Sample streamers with replacement. This allows a single stream to be used multiple times simultaneously.

exhaustive

Each streamer is consumed at most once and never re-activated.

single_active

Each stream in the candidate pool is either active or not. Streams are revived when they are exhausted. This setting makes it so that streams in the active pool are uniquely selected from the candidate pool, where as with_replacement allows the same stream to be used more than once.
ShuffledMux
A ShuffledMux interleaves samples from all given streamers.
RoundRobinMux
Iterates over all the streamers in strict order.
ChainMux
As in itertools.chain(), runs the first streamer to exhaustion, then the second, then the third, etc. Uses only a single stream at a time.
StochasticMux(streamers, n_active, rate[, …]) Stochastic Mux
ShuffledMux(streamers[, weights, random_state]) A variation on a mux, which takes N streamers, and samples from them equally, guaranteeing all N streamers to be “active”.
RoundRobinMux(streamers[, mode, random_state]) A Mux which iterates over all streamers in strict order.
ChainMux(streamers[, mode, random_state]) As in itertools.chain().

Maps (Transformers)

Map functions perform operations on a stream.

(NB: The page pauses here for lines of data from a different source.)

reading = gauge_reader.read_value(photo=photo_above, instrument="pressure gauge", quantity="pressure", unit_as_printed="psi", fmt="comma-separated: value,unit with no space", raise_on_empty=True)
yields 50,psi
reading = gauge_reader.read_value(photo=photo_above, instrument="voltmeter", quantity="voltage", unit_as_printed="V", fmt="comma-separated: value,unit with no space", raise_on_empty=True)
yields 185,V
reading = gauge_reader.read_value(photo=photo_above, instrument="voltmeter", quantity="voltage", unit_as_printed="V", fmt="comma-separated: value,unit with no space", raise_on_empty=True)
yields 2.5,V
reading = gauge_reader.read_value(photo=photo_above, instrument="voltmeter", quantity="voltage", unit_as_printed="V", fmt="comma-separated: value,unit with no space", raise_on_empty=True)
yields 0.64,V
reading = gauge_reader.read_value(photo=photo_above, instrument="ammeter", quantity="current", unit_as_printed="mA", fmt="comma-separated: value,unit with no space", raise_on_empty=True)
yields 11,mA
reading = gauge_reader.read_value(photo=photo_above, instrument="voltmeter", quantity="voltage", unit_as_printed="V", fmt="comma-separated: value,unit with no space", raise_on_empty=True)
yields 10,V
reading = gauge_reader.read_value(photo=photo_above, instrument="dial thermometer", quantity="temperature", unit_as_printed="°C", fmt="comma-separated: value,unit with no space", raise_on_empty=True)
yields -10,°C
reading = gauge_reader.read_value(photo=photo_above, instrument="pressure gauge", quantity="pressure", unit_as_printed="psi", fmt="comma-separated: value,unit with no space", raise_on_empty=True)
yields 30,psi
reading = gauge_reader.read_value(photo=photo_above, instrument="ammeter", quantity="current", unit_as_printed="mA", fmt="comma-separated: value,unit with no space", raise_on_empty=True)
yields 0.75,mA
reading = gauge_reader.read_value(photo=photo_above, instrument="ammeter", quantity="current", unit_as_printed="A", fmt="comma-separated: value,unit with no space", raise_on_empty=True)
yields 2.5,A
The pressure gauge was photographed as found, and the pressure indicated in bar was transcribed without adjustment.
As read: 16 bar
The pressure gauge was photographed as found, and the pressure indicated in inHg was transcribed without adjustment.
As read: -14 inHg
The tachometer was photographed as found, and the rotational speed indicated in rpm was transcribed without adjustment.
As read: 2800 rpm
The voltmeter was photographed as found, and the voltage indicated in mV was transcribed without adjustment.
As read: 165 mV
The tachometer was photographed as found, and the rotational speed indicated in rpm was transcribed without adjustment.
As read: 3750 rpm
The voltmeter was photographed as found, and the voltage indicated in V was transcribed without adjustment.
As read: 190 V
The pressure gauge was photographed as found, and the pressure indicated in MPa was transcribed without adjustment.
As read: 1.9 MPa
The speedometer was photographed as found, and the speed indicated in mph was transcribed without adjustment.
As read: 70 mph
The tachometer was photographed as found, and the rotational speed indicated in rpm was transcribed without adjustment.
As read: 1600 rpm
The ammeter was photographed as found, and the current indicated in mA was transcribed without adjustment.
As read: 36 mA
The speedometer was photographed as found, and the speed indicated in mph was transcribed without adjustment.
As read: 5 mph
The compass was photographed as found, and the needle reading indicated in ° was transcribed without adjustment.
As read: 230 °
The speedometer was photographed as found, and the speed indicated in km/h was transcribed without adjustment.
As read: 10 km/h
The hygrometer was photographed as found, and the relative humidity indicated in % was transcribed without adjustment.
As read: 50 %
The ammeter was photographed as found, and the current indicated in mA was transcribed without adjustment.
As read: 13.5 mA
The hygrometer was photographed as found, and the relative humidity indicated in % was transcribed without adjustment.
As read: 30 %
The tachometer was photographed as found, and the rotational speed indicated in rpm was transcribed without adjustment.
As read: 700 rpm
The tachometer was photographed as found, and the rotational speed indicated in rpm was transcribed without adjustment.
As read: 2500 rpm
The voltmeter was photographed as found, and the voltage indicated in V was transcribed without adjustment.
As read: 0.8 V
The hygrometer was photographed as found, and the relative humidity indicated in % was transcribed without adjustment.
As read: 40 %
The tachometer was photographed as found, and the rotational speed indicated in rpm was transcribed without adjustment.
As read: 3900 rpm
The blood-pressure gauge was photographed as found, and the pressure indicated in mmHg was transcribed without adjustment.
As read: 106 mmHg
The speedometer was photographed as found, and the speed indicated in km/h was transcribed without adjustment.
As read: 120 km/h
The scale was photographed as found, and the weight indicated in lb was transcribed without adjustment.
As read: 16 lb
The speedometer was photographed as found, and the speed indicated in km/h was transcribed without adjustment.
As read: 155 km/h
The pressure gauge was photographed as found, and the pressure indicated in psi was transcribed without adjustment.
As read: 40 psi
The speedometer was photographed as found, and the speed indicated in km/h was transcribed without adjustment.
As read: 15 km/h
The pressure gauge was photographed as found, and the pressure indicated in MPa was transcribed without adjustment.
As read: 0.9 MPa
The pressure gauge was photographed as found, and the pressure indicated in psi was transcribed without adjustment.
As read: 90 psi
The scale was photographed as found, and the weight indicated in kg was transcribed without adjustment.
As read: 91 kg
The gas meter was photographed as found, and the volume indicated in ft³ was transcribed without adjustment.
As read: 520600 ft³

Important note: map functions return a generator, not another Streamer, so if you need it to behave like a Streamer, you have to wrap the function in a Streamer again.

buffer_stream(stream, buffer_size[, …]) Buffer data from an stream into one data object.
tuples(stream, \*keys) Reformat data as tuples.
keras_tuples(stream[, inputs, outputs]) Reformat data objects as keras-compatible tuples.
cache(stream, n_cache[, prob, random_state]) Stochastic stream caching.